Saved entries:
<<<<
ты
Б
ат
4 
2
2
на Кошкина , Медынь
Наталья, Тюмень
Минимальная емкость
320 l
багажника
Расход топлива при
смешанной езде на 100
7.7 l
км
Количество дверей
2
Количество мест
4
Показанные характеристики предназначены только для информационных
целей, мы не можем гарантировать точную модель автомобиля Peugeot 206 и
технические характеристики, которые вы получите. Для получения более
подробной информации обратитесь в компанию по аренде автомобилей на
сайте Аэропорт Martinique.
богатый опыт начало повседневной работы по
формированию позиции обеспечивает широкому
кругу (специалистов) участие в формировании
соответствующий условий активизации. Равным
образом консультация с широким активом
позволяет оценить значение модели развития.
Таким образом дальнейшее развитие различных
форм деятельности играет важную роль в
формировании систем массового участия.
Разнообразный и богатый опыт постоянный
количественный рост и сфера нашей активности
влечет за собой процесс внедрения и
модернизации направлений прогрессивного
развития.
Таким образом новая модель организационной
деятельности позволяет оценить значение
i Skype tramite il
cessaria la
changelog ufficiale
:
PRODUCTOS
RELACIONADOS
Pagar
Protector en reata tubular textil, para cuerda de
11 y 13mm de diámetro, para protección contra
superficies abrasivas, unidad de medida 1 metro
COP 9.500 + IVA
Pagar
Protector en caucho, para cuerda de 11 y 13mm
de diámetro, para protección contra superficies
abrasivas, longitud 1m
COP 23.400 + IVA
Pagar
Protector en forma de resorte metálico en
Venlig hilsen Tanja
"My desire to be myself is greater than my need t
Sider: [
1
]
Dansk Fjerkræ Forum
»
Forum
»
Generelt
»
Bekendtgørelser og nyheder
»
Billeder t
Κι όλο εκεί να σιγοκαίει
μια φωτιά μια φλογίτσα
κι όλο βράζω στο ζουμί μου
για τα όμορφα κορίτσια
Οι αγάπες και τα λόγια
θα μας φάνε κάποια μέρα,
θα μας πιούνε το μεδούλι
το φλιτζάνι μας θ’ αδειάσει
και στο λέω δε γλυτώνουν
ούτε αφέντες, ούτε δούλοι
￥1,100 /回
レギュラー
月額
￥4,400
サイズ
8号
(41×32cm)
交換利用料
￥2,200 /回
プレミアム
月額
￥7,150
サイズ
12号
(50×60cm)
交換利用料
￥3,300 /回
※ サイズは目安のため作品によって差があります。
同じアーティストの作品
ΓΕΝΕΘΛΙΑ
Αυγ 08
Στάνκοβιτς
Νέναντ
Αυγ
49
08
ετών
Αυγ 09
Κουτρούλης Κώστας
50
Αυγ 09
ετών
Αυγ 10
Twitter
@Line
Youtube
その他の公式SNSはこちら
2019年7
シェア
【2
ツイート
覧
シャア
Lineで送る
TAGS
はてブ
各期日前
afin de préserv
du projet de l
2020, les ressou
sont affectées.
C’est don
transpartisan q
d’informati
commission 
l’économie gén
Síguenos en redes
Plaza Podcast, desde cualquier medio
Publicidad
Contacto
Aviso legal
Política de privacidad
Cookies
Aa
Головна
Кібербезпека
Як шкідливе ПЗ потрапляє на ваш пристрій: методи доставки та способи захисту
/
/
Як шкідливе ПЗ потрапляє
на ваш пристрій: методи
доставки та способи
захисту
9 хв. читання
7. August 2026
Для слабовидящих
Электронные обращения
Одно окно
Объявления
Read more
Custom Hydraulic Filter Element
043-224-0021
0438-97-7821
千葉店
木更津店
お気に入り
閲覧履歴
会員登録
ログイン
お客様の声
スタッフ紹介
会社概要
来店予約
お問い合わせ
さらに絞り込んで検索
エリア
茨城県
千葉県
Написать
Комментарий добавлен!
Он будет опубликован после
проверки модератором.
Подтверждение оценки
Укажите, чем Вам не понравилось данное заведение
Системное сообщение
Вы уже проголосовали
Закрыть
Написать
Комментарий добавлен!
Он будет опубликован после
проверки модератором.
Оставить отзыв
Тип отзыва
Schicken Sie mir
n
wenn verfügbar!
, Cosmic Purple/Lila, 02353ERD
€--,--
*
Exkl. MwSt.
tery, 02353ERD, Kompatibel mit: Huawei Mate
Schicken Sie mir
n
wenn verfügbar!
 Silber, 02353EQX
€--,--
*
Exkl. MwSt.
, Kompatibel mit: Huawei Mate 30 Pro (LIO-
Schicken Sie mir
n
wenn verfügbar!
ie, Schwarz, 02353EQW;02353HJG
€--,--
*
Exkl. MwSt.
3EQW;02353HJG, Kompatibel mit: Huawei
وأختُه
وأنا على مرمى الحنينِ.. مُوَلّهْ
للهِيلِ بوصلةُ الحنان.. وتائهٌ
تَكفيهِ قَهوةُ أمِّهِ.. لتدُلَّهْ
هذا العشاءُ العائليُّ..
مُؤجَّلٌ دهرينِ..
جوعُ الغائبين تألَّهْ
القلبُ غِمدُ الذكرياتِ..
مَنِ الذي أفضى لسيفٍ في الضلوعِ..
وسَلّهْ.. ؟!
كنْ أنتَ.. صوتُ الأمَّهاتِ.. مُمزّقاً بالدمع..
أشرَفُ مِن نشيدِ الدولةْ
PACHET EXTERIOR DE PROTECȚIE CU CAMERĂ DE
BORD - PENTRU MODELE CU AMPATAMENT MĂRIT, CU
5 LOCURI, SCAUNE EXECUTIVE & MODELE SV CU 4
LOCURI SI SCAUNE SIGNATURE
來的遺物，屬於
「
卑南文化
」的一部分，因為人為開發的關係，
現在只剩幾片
>>>>
**About this task:**
Where a line of the data holds the word "шкідливе", copy that line.

**Solution to this exercise:**
Як шкідливе ПЗ потрапляє на ваш пристрій: методи доставки та способи захисту
Як шкідливе ПЗ потрапляє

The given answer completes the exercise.